Griffin explained Wednesday that he knew of Norris only by his first name, and said he picked Norris out of a photo lineup later in the day.
Griffin also told police he didn’t know who jumped him, and testified at the preliminary hearing he didn’t see who hit him. Later, he said the assailant was Ike, whom police believe to have been Isaac Williams.

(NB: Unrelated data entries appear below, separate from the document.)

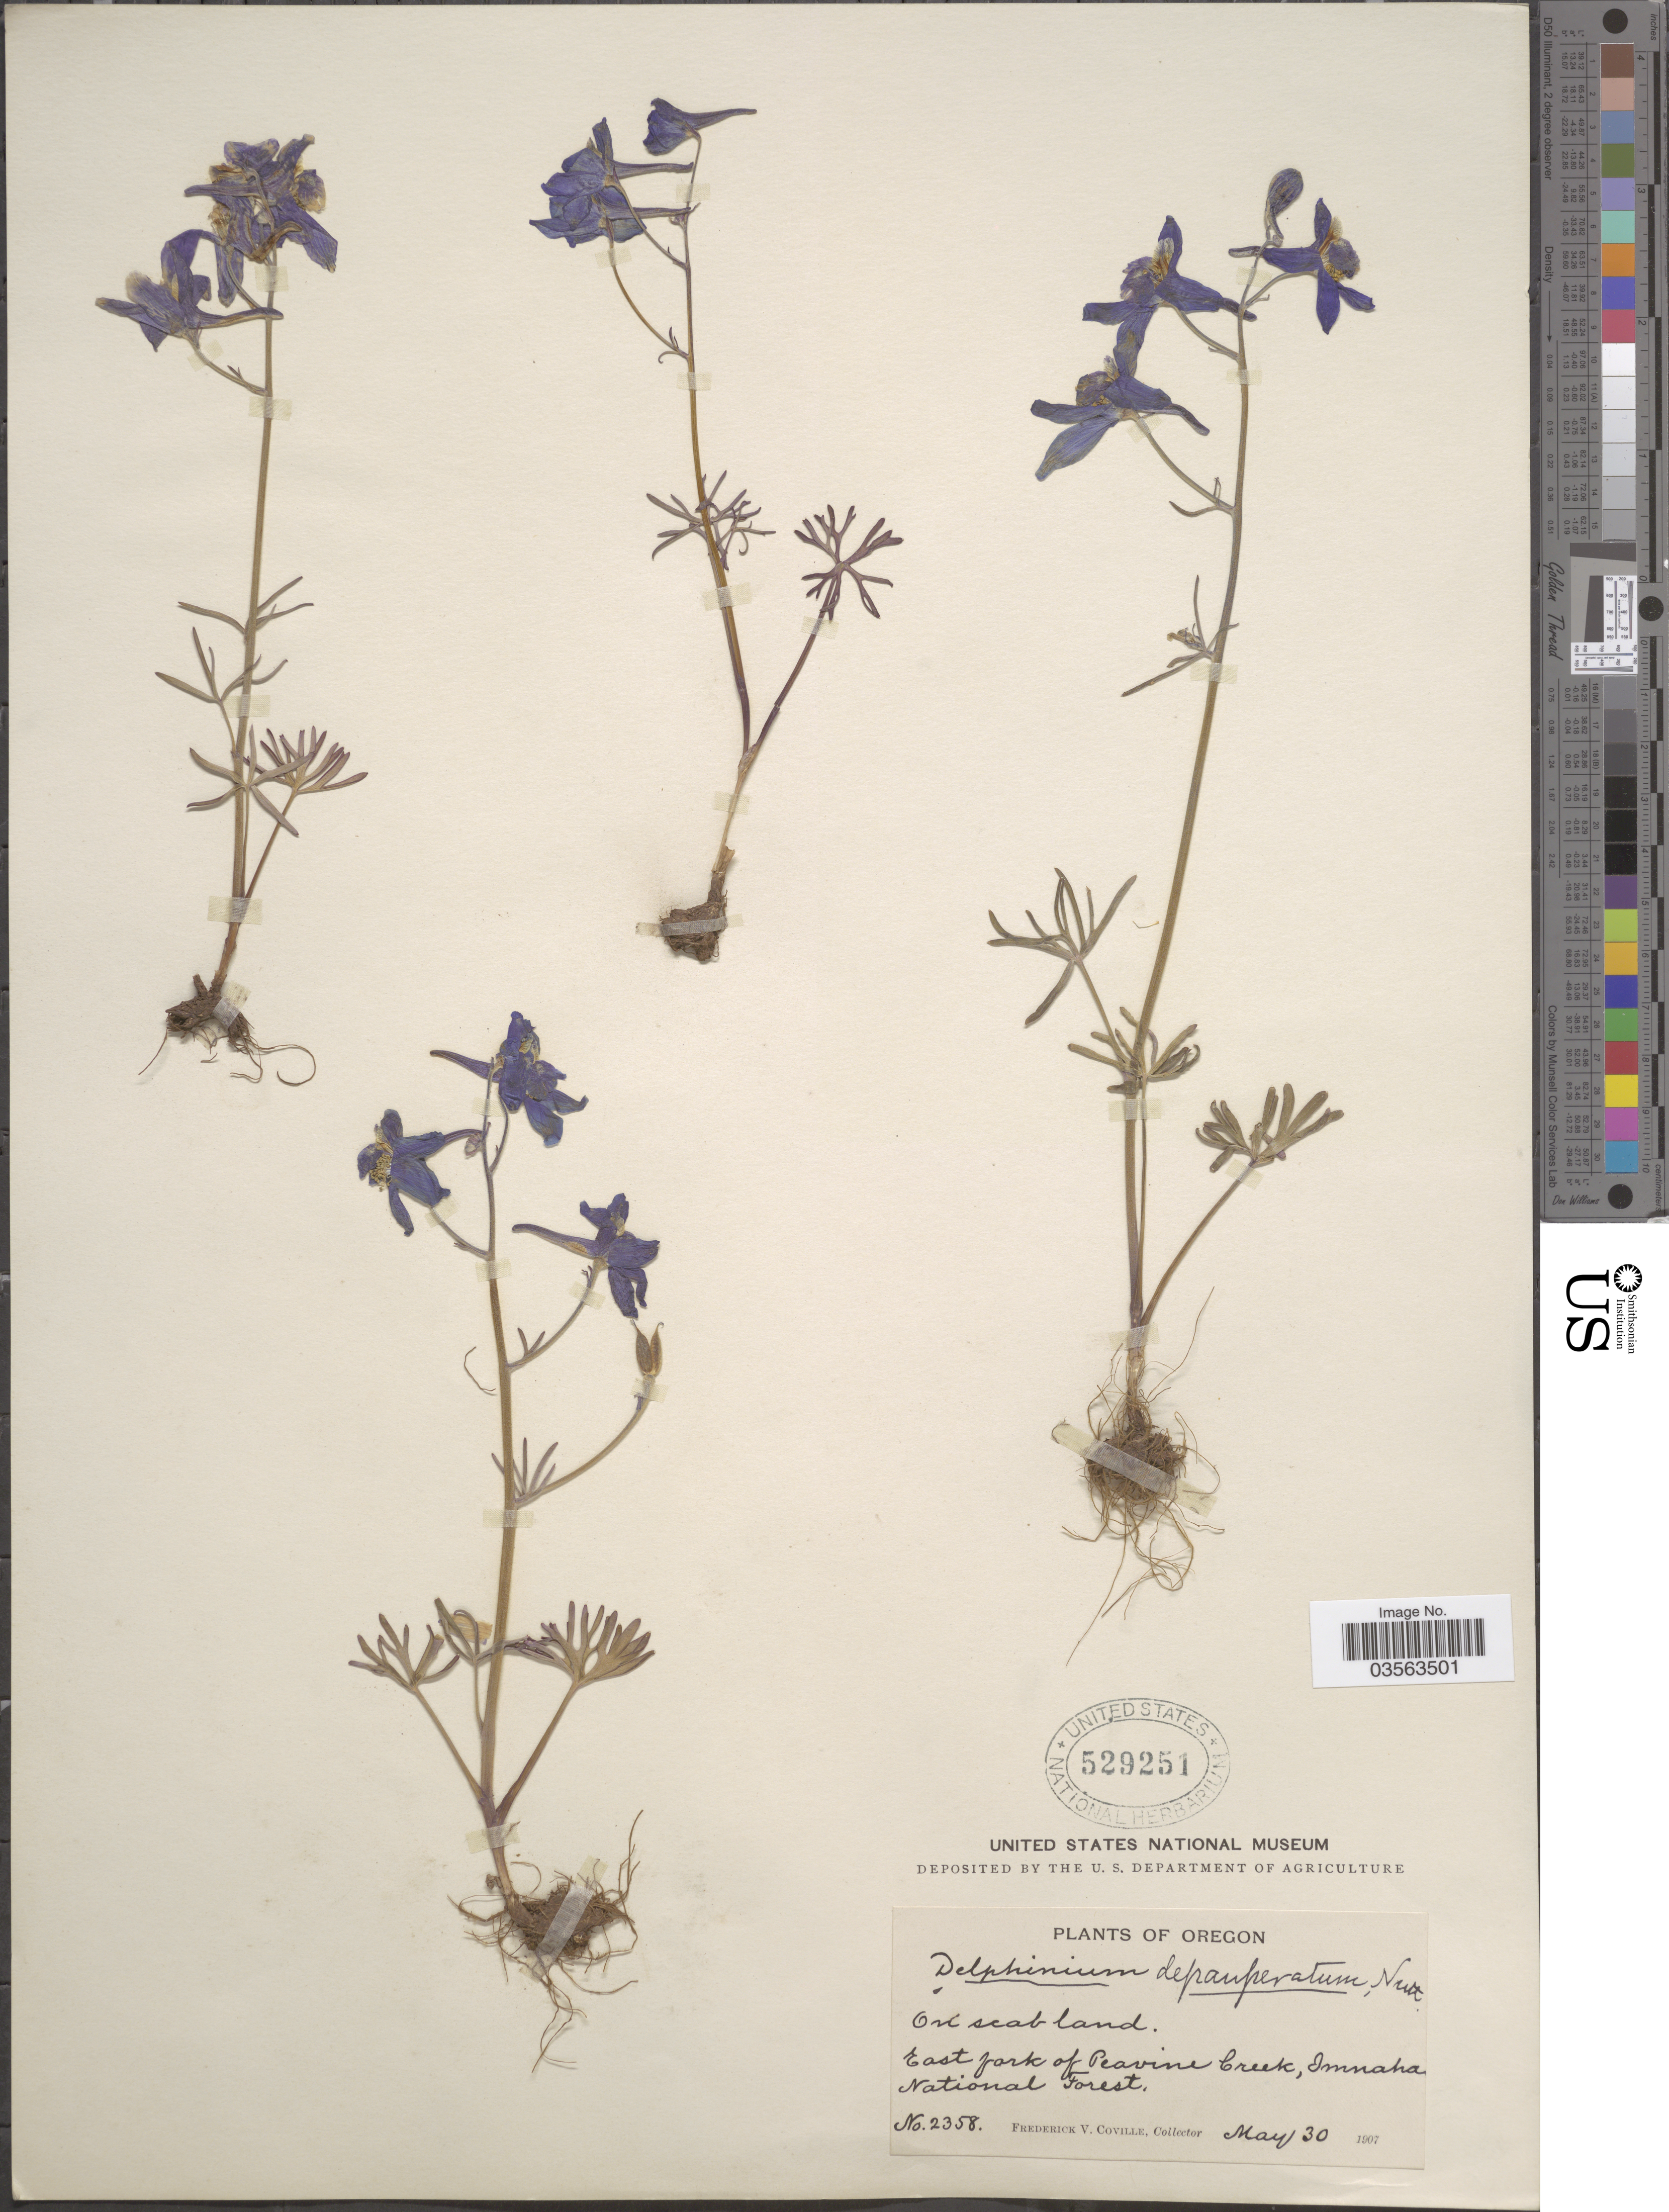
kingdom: Plantae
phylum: Tracheophyta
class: Magnoliopsida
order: Ranunculales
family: Ranunculaceae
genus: Delphinium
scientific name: Delphinium menziesii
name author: DC.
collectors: F. V. Coville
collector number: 2358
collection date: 1907-05-30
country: United States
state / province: Oregon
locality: East Fork of Peavine Creek, Imnaha National Forest.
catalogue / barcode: US 529251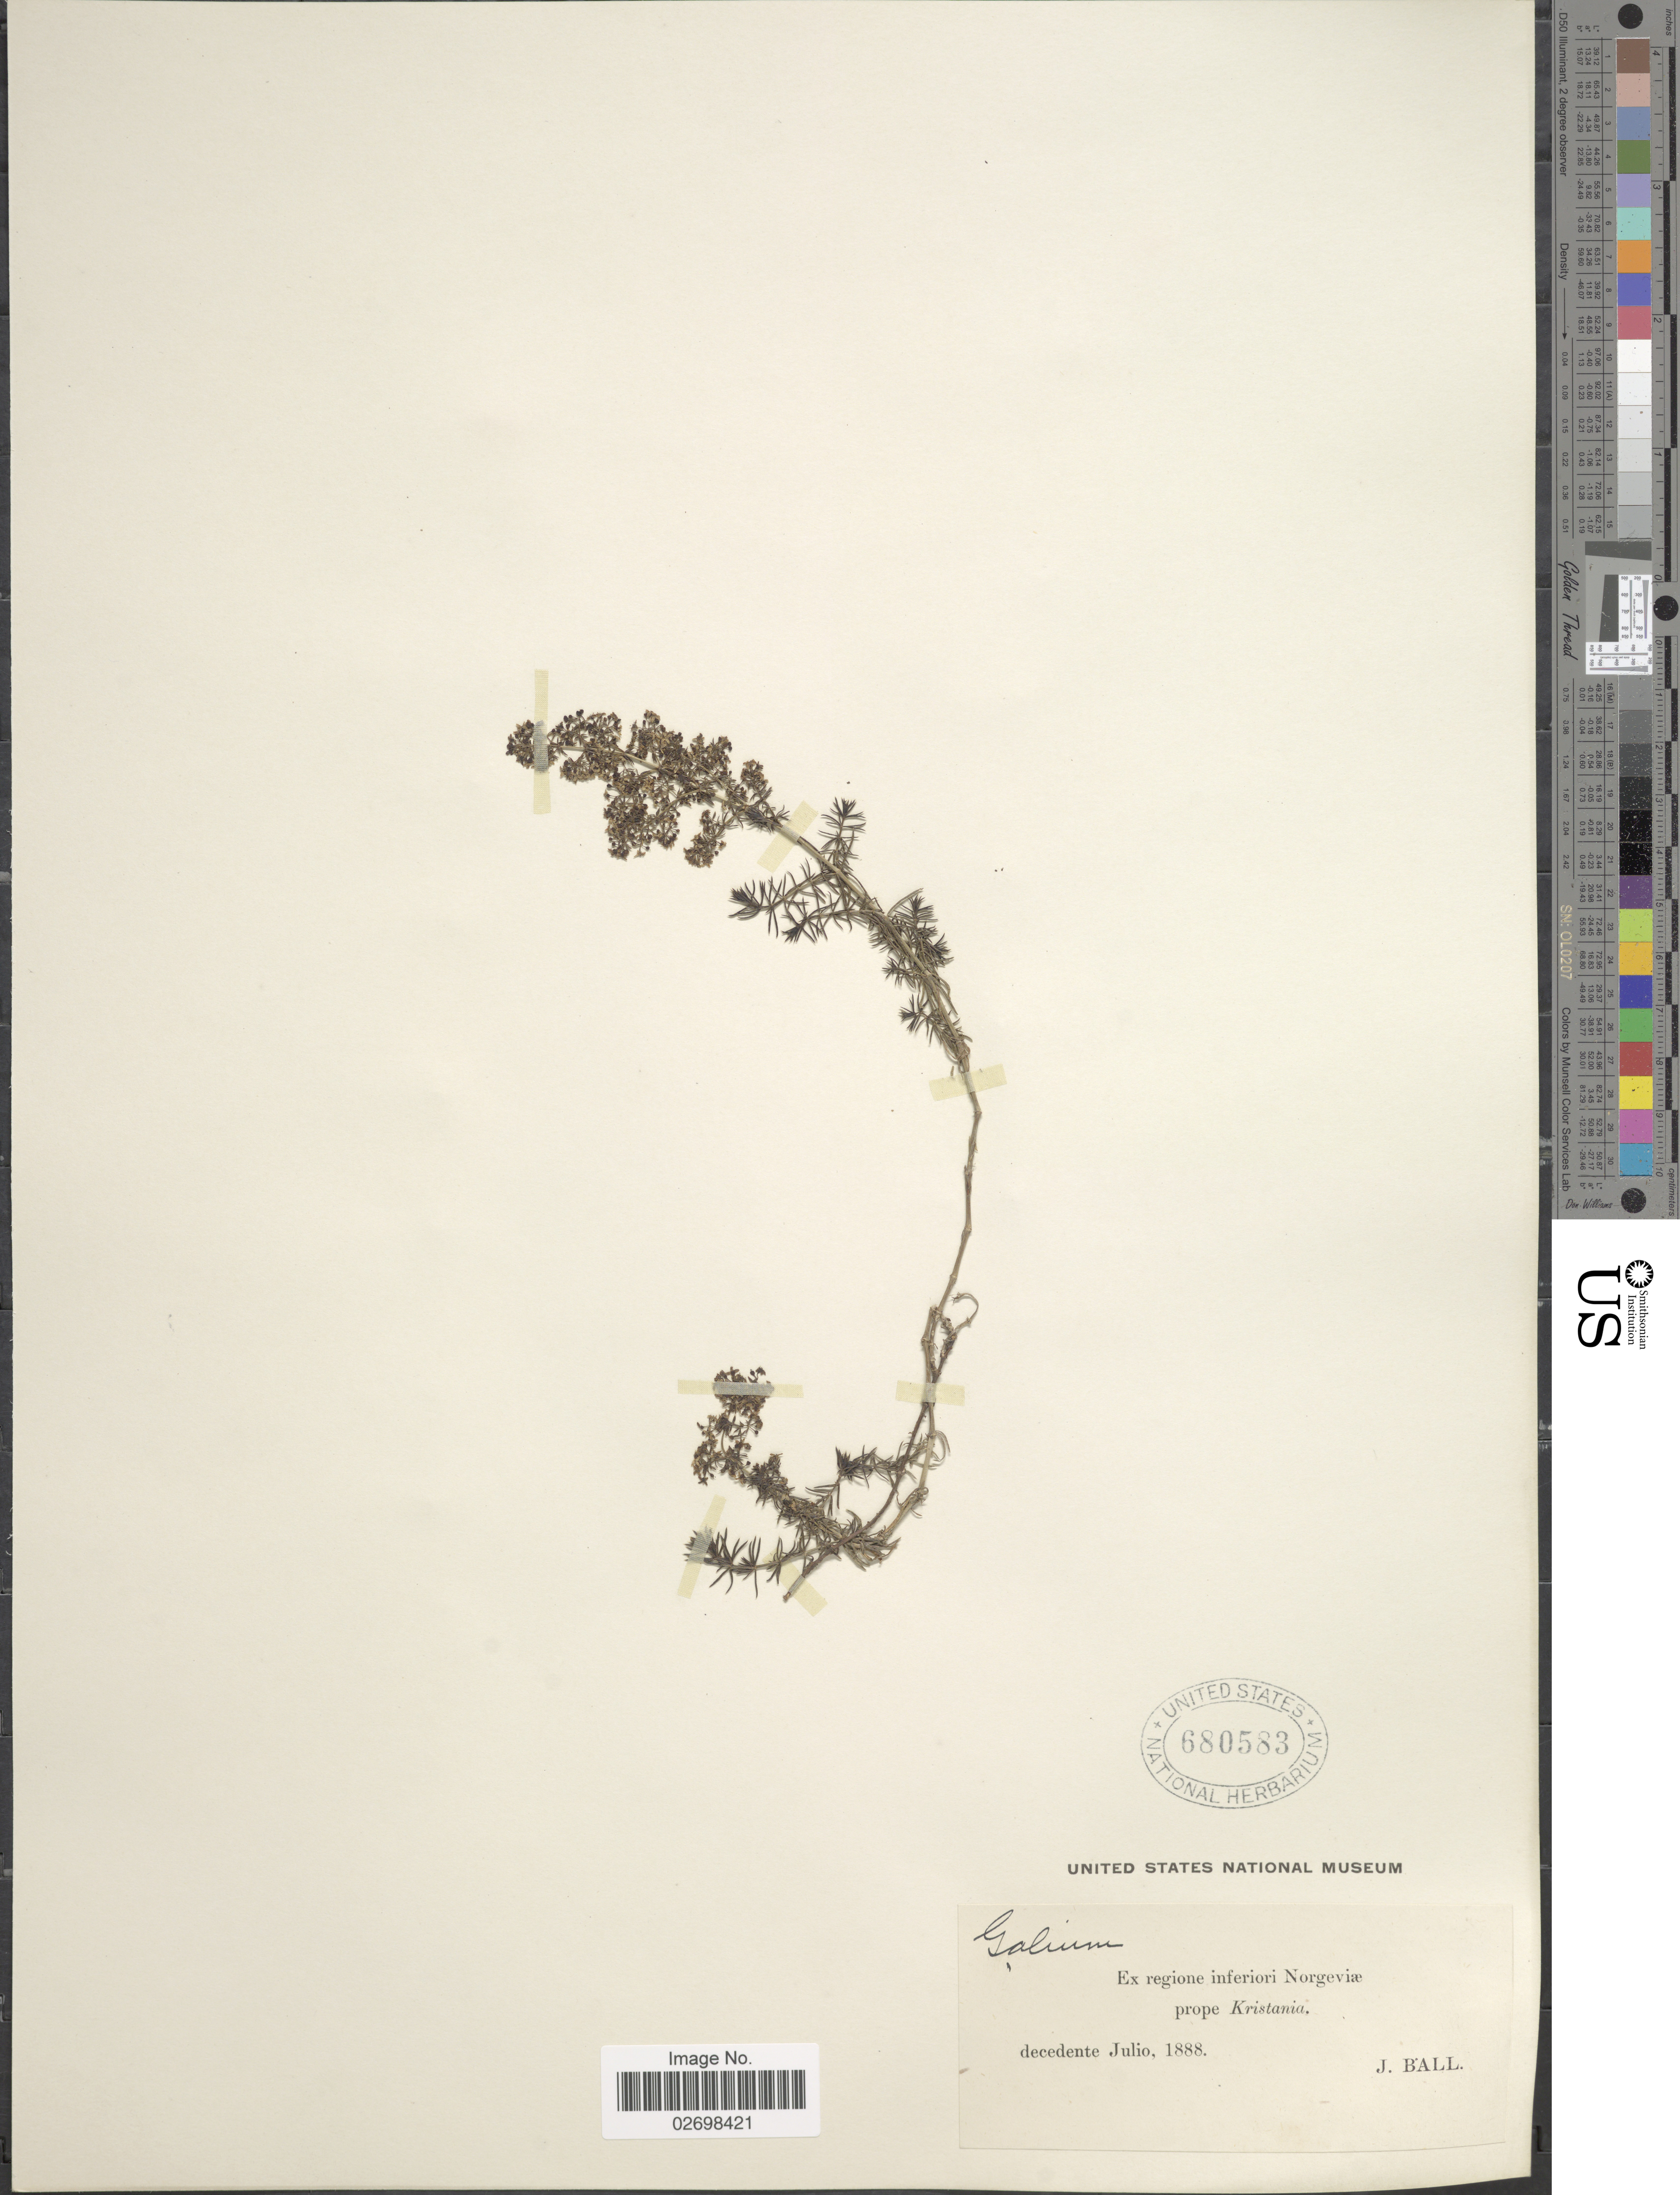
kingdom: Plantae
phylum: Tracheophyta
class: Magnoliopsida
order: Gentianales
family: Rubiaceae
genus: Galium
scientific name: Galium sp.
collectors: J. Ball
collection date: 1888-07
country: Norway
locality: Regione inferiori Norgeviæ prope Kristania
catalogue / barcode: US 680583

Griffin had testified at the preliminary hearing that Williams was at the gas station that night.
“I didn’t want to involve people who had nothing to do with it,” Griffin said Wednesday.
When asked at the preliminary hearing why he came forward, Griffin responded, “I got a bullet in my chest,” and made no mention of the deal concerning his brother.
Booker also pointed out that Griffin gave different clothing descriptions of Norris – Griffin responded that he wasn’t worried about what people were wearing – and Griffin said he walked back to his car without saying anything, but a surveillance video appears to show him having words with George Phillips.
“He’s changed his story multiple, multiple times,” Booker said. “He had a reason to lie – he’s protecting the people who did it.”
Nesbit argued that Griffin, while not a perfect witness, “did do the right thing.”
Video surveillance footage, Griffin’s medical testimony and the position of bullet casings in the Speed Check parking lot backs Griffin’s story of events, Nesbit said.
Griffin had “no reason to lie,” Nesbit said, adding that the deal concerning Cordero “is not unusual.”
“If he was going to make up a name, why would he make up a name of someone who was there?” Nesbit said. “He didn’t have a deal to make up names. He had a deal to tell us who shot him.”
The jury deliberated about 30 minutes following two days of testimony.
Norris had been in jail since June 4 on $100,000 bond and served about four weeks in jail when he was arrested following the first filing of charges.